**GOAL OF THE EXERCISE:** What is needed is an exact copy of the lines in the listing below, from the one with "the Docker runtime).|" up to and including the one with "timeout in milliseconds.", with no other lines.

**INPUT DATA:**
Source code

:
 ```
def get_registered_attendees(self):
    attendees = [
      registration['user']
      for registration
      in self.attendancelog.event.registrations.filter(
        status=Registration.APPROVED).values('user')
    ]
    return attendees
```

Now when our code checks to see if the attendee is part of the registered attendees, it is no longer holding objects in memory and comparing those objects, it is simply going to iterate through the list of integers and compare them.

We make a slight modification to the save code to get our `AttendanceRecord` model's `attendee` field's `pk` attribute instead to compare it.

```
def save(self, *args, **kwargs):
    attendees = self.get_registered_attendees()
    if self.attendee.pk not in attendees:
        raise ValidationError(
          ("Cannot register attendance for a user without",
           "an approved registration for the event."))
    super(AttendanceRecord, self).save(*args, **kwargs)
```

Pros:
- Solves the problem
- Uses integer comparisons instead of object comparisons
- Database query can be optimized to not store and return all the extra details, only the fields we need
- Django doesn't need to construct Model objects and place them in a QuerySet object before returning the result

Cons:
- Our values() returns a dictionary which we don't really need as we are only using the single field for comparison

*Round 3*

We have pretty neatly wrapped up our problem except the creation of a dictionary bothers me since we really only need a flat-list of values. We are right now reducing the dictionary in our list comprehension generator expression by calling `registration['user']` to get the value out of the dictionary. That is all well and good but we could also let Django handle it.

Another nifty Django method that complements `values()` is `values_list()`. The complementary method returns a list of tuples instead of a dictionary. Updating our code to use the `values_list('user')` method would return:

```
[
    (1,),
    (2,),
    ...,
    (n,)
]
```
---
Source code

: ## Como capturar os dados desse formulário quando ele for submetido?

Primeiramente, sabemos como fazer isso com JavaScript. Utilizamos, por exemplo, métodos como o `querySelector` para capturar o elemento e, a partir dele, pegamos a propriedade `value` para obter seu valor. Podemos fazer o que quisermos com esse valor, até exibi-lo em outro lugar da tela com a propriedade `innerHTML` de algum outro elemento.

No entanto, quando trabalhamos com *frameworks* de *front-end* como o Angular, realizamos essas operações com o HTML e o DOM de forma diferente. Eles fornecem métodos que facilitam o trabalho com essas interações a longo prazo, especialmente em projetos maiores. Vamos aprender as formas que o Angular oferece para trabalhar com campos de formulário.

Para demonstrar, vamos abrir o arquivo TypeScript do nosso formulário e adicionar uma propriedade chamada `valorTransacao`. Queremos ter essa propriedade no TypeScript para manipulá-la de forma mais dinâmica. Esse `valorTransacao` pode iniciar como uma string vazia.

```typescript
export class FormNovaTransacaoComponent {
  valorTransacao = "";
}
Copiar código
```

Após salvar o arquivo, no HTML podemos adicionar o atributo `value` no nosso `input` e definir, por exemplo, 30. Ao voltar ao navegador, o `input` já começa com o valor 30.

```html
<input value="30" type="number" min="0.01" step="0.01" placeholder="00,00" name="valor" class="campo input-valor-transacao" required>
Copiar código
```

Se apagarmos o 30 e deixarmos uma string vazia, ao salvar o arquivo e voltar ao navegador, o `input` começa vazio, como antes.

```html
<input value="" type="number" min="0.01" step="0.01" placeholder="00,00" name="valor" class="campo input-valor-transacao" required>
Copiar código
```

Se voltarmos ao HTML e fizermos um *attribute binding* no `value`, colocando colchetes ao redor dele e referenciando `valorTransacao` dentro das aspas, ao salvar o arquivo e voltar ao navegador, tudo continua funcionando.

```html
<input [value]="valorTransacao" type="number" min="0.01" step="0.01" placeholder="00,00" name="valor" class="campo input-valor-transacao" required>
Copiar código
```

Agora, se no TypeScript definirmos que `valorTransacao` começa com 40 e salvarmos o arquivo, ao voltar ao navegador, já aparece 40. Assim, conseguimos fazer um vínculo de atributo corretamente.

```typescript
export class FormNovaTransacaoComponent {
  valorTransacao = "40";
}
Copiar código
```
---
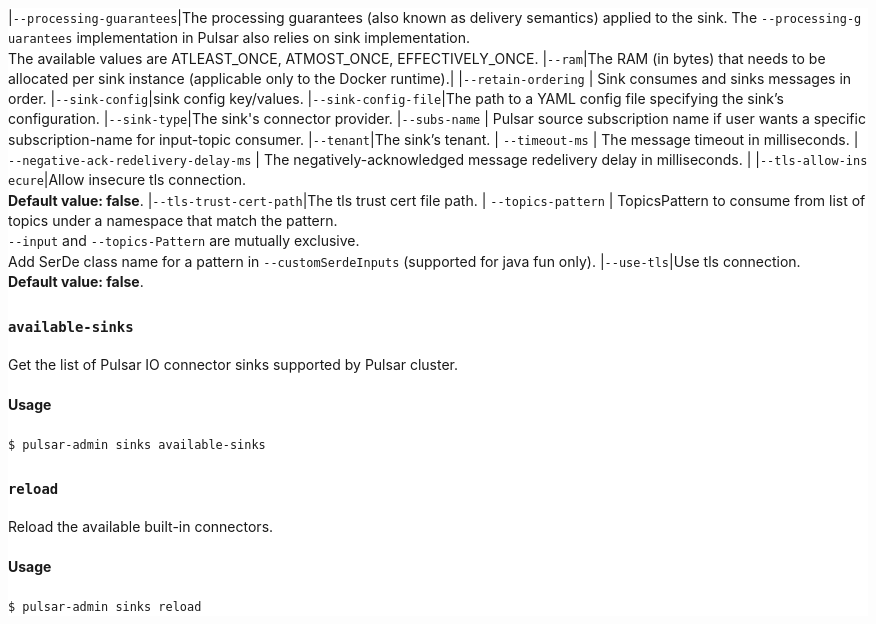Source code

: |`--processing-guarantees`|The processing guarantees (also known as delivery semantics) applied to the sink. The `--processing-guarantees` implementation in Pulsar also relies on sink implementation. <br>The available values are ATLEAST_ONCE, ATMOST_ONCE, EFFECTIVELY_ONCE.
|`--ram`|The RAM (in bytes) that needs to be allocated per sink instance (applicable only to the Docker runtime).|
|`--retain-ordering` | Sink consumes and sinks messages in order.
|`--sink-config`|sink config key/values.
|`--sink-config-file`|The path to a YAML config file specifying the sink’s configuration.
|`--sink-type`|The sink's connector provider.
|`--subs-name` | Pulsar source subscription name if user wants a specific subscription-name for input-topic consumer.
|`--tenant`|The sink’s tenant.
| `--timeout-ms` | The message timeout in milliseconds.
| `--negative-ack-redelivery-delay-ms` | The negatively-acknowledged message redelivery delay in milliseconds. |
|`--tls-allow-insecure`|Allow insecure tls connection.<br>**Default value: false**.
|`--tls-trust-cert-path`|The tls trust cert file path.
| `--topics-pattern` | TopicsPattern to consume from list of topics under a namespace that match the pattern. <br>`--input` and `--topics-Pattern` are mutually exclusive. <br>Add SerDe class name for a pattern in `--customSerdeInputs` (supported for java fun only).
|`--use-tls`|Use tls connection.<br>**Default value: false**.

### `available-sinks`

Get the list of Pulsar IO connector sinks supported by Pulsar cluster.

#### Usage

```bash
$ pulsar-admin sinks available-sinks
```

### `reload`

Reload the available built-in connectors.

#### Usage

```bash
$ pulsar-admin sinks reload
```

**THE ANSWER:**
|`--ram`|The RAM (in bytes) that needs to be allocated per sink instance (applicable only to the Docker runtime).|
|`--retain-ordering` | Sink consumes and sinks messages in order.
|`--sink-config`|sink config key/values.
|`--sink-config-file`|The path to a YAML config file specifying the sink’s configuration.
|`--sink-type`|The sink's connector provider.
|`--subs-name` | Pulsar source subscription name if user wants a specific subscription-name for input-topic consumer.
|`--tenant`|The sink’s tenant.
| `--timeout-ms` | The message timeout in milliseconds.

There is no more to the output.